→ **TASK STATEMENT**
Whenever a line in the data below includes the string "same", copy it out.

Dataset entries
'''

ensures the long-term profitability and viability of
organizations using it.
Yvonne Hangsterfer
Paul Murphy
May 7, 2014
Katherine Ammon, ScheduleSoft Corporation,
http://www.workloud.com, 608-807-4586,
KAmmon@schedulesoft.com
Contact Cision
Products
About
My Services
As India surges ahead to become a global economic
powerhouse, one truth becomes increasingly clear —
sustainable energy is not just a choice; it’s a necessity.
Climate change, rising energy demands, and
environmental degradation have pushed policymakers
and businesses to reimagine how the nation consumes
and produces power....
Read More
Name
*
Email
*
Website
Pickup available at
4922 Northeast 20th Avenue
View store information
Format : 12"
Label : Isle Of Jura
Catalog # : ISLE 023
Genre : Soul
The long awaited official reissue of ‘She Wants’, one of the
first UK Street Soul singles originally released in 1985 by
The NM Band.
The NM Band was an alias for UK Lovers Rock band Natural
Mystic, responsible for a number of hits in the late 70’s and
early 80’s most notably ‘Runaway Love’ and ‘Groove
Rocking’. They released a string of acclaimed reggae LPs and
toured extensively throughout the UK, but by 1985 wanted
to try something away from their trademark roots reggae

'''
'''

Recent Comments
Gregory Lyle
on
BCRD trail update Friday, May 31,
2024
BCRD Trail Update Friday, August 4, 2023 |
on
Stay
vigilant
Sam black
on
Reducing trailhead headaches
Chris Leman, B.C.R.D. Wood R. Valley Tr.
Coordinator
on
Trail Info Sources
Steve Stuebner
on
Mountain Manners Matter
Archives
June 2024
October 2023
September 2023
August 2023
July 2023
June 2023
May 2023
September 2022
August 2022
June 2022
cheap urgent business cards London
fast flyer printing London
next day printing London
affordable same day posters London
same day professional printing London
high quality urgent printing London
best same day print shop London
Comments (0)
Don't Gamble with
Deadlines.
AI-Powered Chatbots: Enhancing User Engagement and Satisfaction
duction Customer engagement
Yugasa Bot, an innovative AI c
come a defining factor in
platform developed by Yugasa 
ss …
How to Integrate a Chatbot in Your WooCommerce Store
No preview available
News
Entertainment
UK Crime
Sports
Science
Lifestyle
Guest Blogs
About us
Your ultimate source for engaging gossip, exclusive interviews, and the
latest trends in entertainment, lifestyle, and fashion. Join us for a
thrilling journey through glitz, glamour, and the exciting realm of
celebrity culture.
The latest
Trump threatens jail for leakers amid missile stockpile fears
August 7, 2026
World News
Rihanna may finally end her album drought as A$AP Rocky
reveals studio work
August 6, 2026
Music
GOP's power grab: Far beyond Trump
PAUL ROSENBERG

'''

→ **RESPONSE TO THE TASK**
affordable same day posters London
same day professional printing London
best same day print shop London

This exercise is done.